Almost everyone thinks of cacti as tough plants that live out in the hottest and driest parts of the deserts, where few other plants can survive. They are the sorts of plants that we threaten to plant out in the most inhospitable or neglected parts of the garden. We never actually do so, just because we do not appreciate cacti any more than weeds. They are fine over in the neighbor’s garden.
Whether we like them or not, cacti really deserve more respect than that. Even if they do not fit our style of landscape, they are striking and distinctive features within the landscapes that they are adapted to. Except for a few euphorbs that look sort of like cacti, there are no substitutes for their form and, of course, their texture! The uniquely specialized physiology of cacti is extraordinary.
Cacti really are built for the desert. In a climate where heat and arid air desiccates foliage, cacti do without. Photosynthesis is done in the green skin of the distended stems. Furrows in the stems of some cacti increase surface area for photosynthesis, but still expose far less surface area to the weather than individual leaves would. The succulent flesh of the distended stems stores water.

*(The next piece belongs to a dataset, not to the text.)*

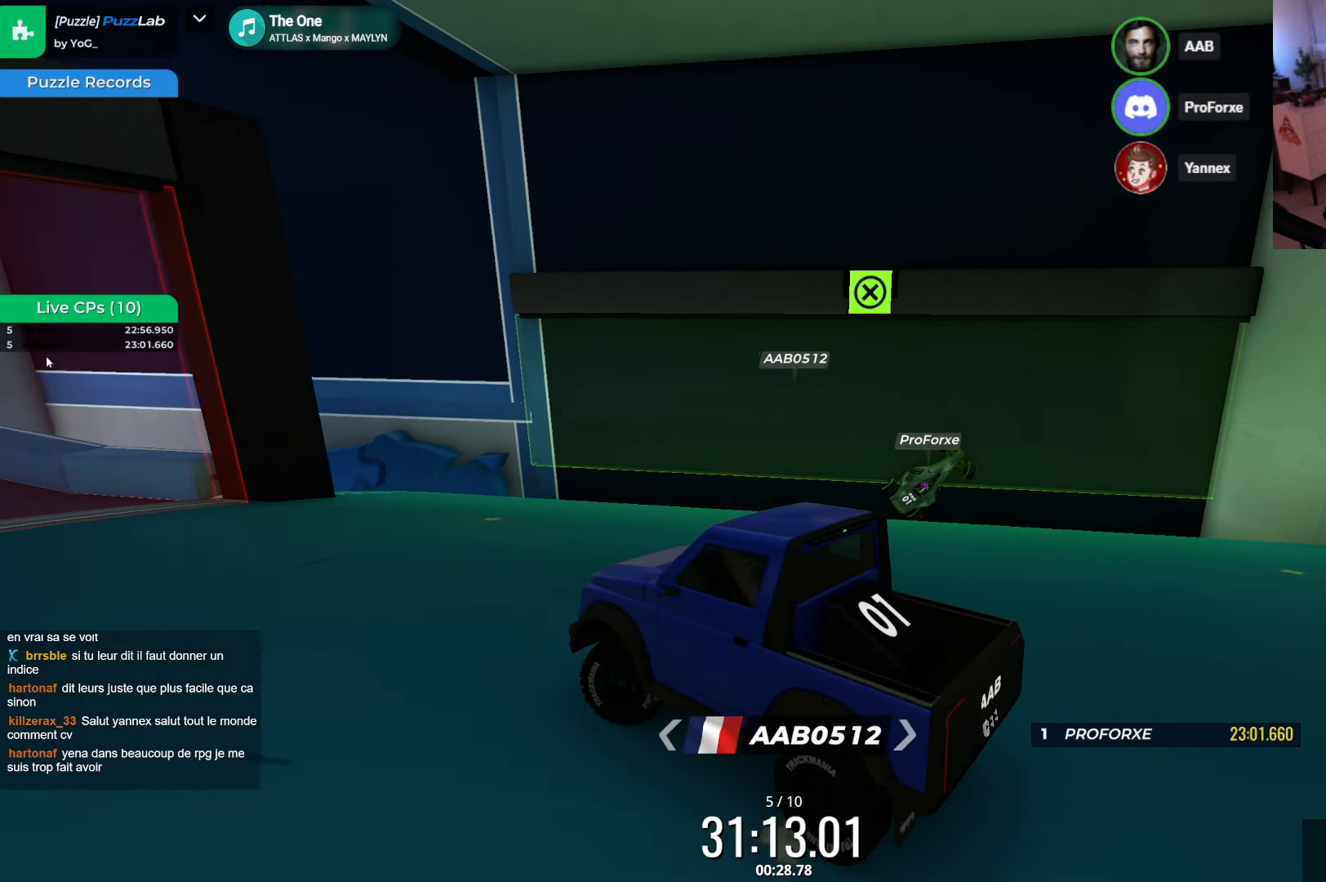
{"keys": ["left"], "events": []}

The foliage is not totally lacking. It is merely modified into sharp spines or irritating glochids with which cacti protect their succulent flesh from animals. Spines of the old man cactus are elongated into coarse hair that diffuses the intensity of the sunlight that might otherwise scorch the green skin below. Bigger thorns that extend beyond the spines within each tuft are actually modified stems.
Cacti certainly put significant effort into surviving desert climates; but surprisingly, most cacti do not even live in deserts, and many live in tropical rainforests of South and Central America! Some have weirdly pendulous stem structure, and some are epiphytic, so they hang from limbs of larger trees. In regions where most insect and animal activity is at night, cacti bloom nocturnally, with big luminescent and fragrant flowers that appeal to moths, bats and their associates.